Australia now plans to establish a continent-spanning wildlife corridor "to allow animals and plants to flee the effects of global warming." The 1740-mile "spine" is to link Australia's southern snow-covered Alps with the tropical north. It is to link national parks, state forests, and other government land, but since these lands do not cover enough of the continent, voluntary conservation agreements with private landholders will be essential.
Of course, global climate change is far from the only cause of stress to wildlife habitat, "We need to continue our vigilance against off-road-vehicle incursions, overgrazing, poisoning of water from mining or toxic herbicides, clearcutting, and other damaging human activities everywhere," says Jerry Sutherland of the Sierra Club's national Conservation Governance Committee. "Mitigating or eliminating these stresses will make it easier for species to adapt to the new stress from climate change and remain resilient."
Club to focus on "Cool Habitats"
As the Sierra Club strives to curb global warming and move to clean-energy solutions, wilderness activists also emphasize the importance of our traditional efforts to preserve threatened wildlands.
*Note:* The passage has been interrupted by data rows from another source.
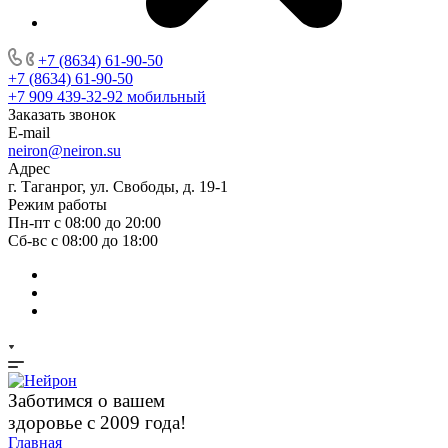
+7 (8634) 61-90-50
+7 (8634) 61-90-50
+7 909 439-32-92
мобильный
Заказать звонок
E-mail
neiron@neiron.su
Адрес
г. Таганрог, ул. Свободы, д. 19-1
Режим работы
Пн-пт с 08:00 до 20:00
Сб-вс с 08:00 до 18:00
Заботимся о вашем
здоровье с 2009 года!
Главная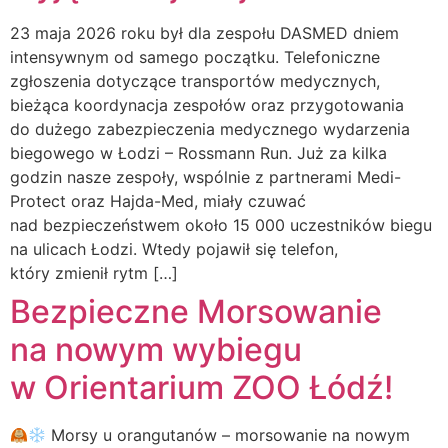
23 maja 2026 roku był dla zespołu DASMED dniem
intensywnym od samego początku. Telefoniczne
zgłoszenia dotyczące transportów medycznych,
bieżąca koordynacja zespołów oraz przygotowania
do dużego zabezpieczenia medycznego wydarzenia
biegowego w Łodzi – Rossmann Run. Już za kilka
godzin nasze zespoły, wspólnie z partnerami Medi-
Protect oraz Hajda-Med, miały czuwać
nad bezpieczeństwem około 15 000 uczestników biegu
na ulicach Łodzi. Wtedy pojawił się telefon,
który zmienił rytm […]
Bezpieczne Morsowanie
na nowym wybiegu
w Orientarium ZOO Łódź!
Morsy u orangutanów – morsowanie na nowym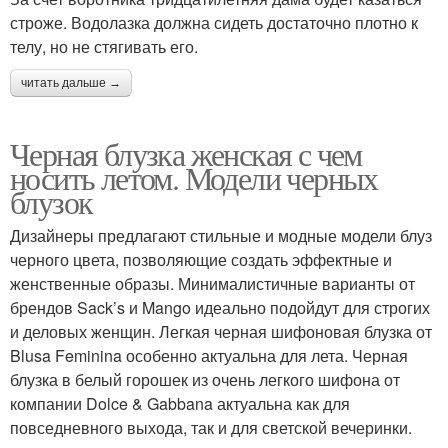
строже. Водолазка должна сидеть достаточно плотно к
телу, но не стягивать его.
читать дальше →
Черная блузка женская с чем
носить летом. Модели черных
блузок
Дизайнеры предлагают стильные и модные модели блуз
черного цвета, позволяющие создать эффектные и
женственные образы. Минималистичные варианты от
брендов Sack’s и Mango идеально подойдут для строгих
и деловых женщин. Легкая черная шифоновая блузка от
Blusa Feminina особенно актуальна для лета. Черная
блузка в белый горошек из очень легкого шифона от
компании Dolce & Gabbana актуальна как для
повседневного выхода, так и для светской вечеринки.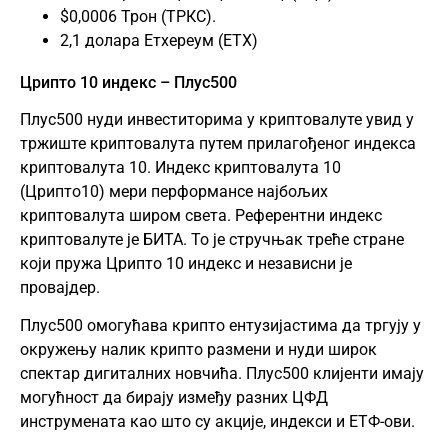
$0,0006 Трон (ТРКС).
2,1 долара Етхереум (ЕТХ)
Црипто 10 индекс – Плус500
Плус500 нуди инвеститорима у криптовалуте увид у
тржиште криптовалута путем прилагођеног индекса
криптовалута 10. Индекс криптовалута 10
(Црипто10) мери перформансе најбољих
криптовалута широм света. Референтни индекс
криптовалуте је БИТА. То је стручњак треће стране
који пружа Црипто 10 индекс и независни је
провајдер.
Плус500 омогућава крипто ентузијастима да тргују у
окружењу налик крипто размени и нуди широк
спектар дигиталних новчића. Плус500 клијенти имају
могућност да бирају између разних ЦФД
инструмената као што су акције, индекси и ЕТФ-ови.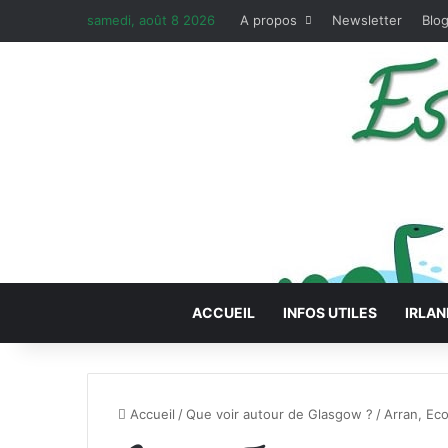
samedi, août 8 2026
A propos
Newsletter
Blog
ACCUEIL
INFOS UTILES
IRLAN
Accueil
/
Que voir autour de Glasgow ?
/
Arran, Ec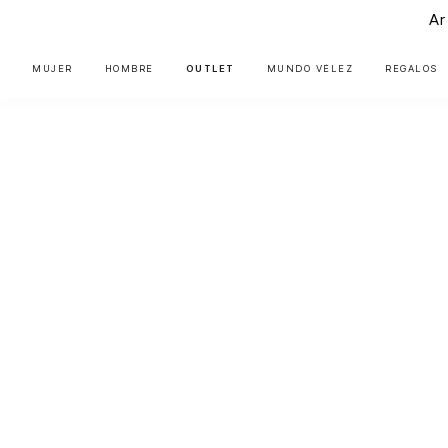
Ar
MUJER
HOMBRE
OUTLET
MUNDO VÉLEZ
REGALOS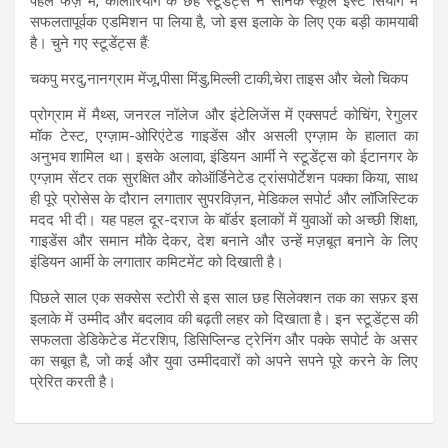
पहले फेज़ में, कोलोरियांग के छह स्टूडेंट्स ने सैनिक स्कूल ईस्ट सियांग में
सफलतापूर्वक एडमिशन पा लिया है, जो इस इलाके के लिए एक बड़ी कामयाबी
है। चुने गए स्टूडेंट्स हैं:
चकपु मरदु,नानग्राम मेंजू,पीसा मिंडु,मिल्ली टाकी,चेरा ताइस और चेलो चिकप
प्रोग्राम में मैथ्स, जनरल नॉलेज और इंटेलिजेंस में एक्सपर्ट कोचिंग, रेगुलर
मॉक टेस्ट, एग्ज़ाम-ओरिएंटेड गाइडेंस और असली एग्ज़ाम के हालात का
अनुभव शामिल था। इसके अलावा, इंडियन आर्मी ने स्टूडेंट्स को ईटानगर के
एग्ज़ाम सेंटर तक सुरक्षित और कोऑर्डिनेटेड ट्रांसपोर्टेशन पक्का किया, साथ
ही पूरे प्रोसेस के दौरान लगातार सुपरविज़न, मेडिकल सपोर्ट और लॉजिस्टिक
मदद भी दी। यह पहल दूर-दराज के बॉर्डर इलाकों में युवाओं को अच्छी शिक्षा,
गाइडेंस और समान मौके देकर, देश बनाने और उन्हें मज़बूत बनाने के लिए
इंडियन आर्मी के लगातार कमिटमेंट को दिखाती है।
पिछले साल एक सक्सेस स्टोरी से इस साल छह सिलेक्शन तक का सफ़र इस
इलाके में उम्मीद और बदलाव की बढ़ती लहर को दिखाता है। इन स्टूडेंट्स की
सफलता डेडिकेटेड मेंटरशिप, डिसिप्लिन्ड ट्रेनिंग और पक्के सपोर्ट के असर
का सबूत है, जो कई और युवा उम्मीदवारों को अपने सपने पूरे करने के लिए
प्रेरित करती है।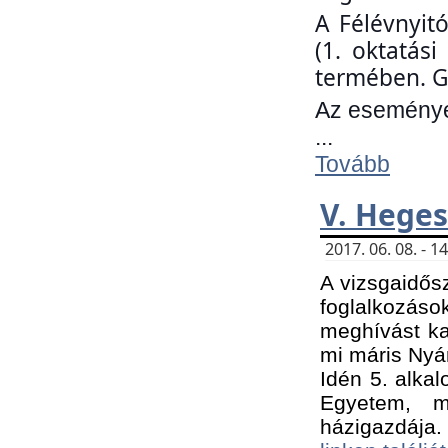
A Félévnyit
(1. oktatás
termében. G
Az eseményen
...
Tovább
V. Heges
2017. 06. 08. - 
A vizsgaidős
foglalkozás
meghívást ka
mi máris Nyár
Idén 5. alka
Egyetem, m
házigazdája.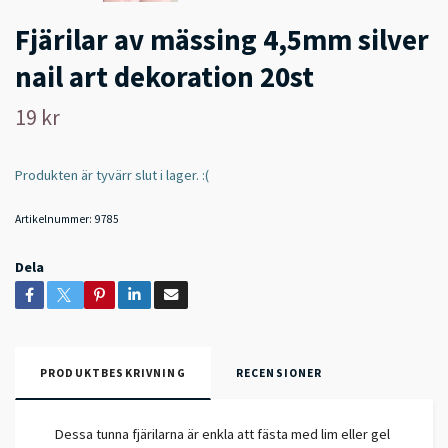
Fjärilar av mässing 4,5mm silver
nail art dekoration 20st
19 kr
Produkten är tyvärr slut i lager. :(
Artikelnummer:
9785
Dela
PRODUKTBESKRIVNING
RECENSIONER
Dessa tunna fjärilarna är enkla att fästa med lim eller gel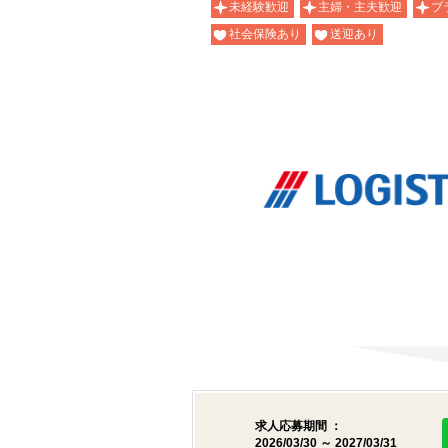
未経験歓迎
主婦・主夫歓迎
ブ
社会保険あり
送迎あり
求人応募期間 ：
2026/03/30 ～ 2027/03/31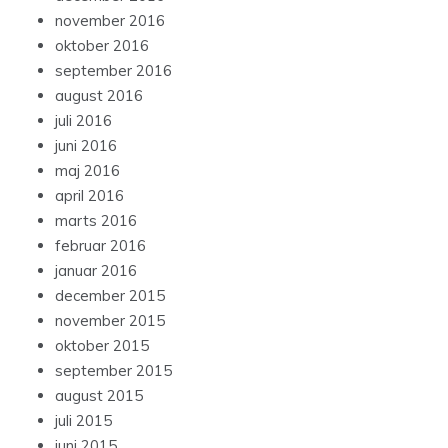
november 2016
oktober 2016
september 2016
august 2016
juli 2016
juni 2016
maj 2016
april 2016
marts 2016
februar 2016
januar 2016
december 2015
november 2015
oktober 2015
september 2015
august 2015
juli 2015
juni 2015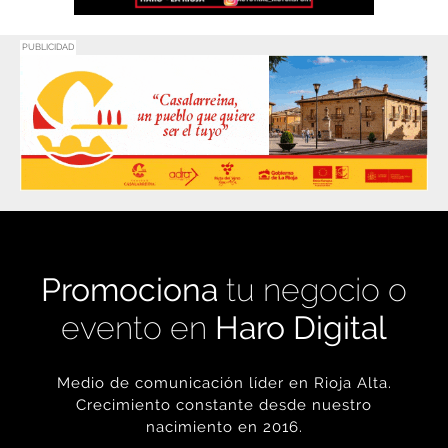
PUBLICIDAD
Promociona
tu negocio o
evento en
Haro Digital
Medio de comunicación líder en Rioja Alta.
Crecimiento constante desde nuestro
nacimiento en 2016.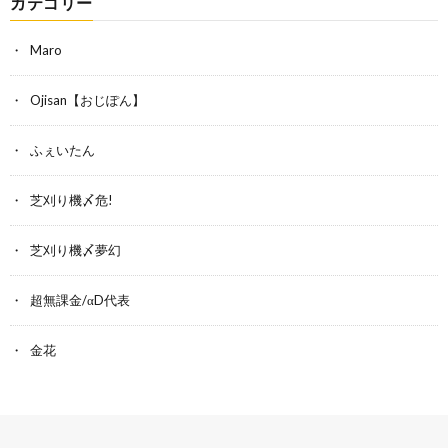
カテゴリー
Maro
Ojisan【おじぽん】
ふぇいたん
芝刈り機〆危!
芝刈り機〆夢幻
超無課金/αD代表
金花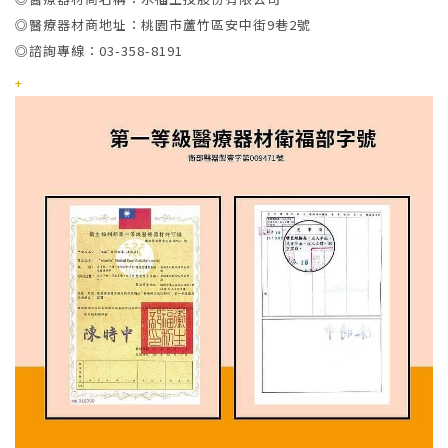
◎醫療器材商地址：桃園市蘆竹區安中街9巷2號
◎諮詢專線：03-358-8191
+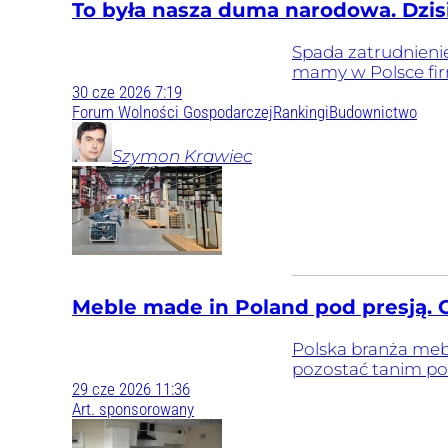
To była nasza duma narodowa. Dzisiaj
Spada zatrudnienie,
mamy w Polsce firm
30
cze
2026
7:19
Forum Wolności Gospodarczej
Rankingi
Budownictwo
Szymon
Krawiec
Meble made in Poland pod presją. C
Polska branża meb
pozostać tanim po
29
cze
2026
11:36
Art. sponsorowany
To help connect our wildlands advocacy with the new global-warming campaign, associate executive director Bruce Hamilton has helped prepare a major new "Resilient Habitats" objective, framing protection of wild places and wildlife habitats in terms of the need to combat changes brought about by global warming.
The Sierra Club Resilient Habitats initiative emphasizes big protected areas, ecosystem-scale megacorridors such as the "Yellowstone to Yukon" initiative. Smaller-scale land-preservation designations can be part of a bigger scheme if they are strategically located to connect to other protected areas. We should give highest priority to setting aside wild places that can be linked to others.
As Bruce puts it, we will "build on the existing system of U.S. protected areas (wilderness, parks, wildlife refuges, etc.) to establish an ecologically based network of protected areas, corridors, and buffer zones spanning federal, state, and private lands and waters that will preserve the full range of biodiversity from the adverse impacts of climate change."
A key concept to promote is ecosystem resilience - the ability of species and ecosystems to adapt to and withstand climate change. We make our natural ecosystems more resilient by having them connected by biological corridors to allow the interchange of genetic material.
How will the new campaign differ from our past work? Bruce points out, "Historically we've protected wild places by defending the Endangered Species Act, passing new wilderness and parks bills, cutting the budget for logging, blocking oil and gas and coal leasing, etc. These are all still important. But this proposal suggests putting a Climate Recovery Campaign frame on our overall lands-protection agenda to unify it and make sure that the solutions we advocate not only protect roadless areas, endangered species, and scenic areas, but also will enable ecosystems and the full range of biodiversity to survive climate change. In doing this we are insuring the survival of our 100-year investment in protecting the earth's wild places."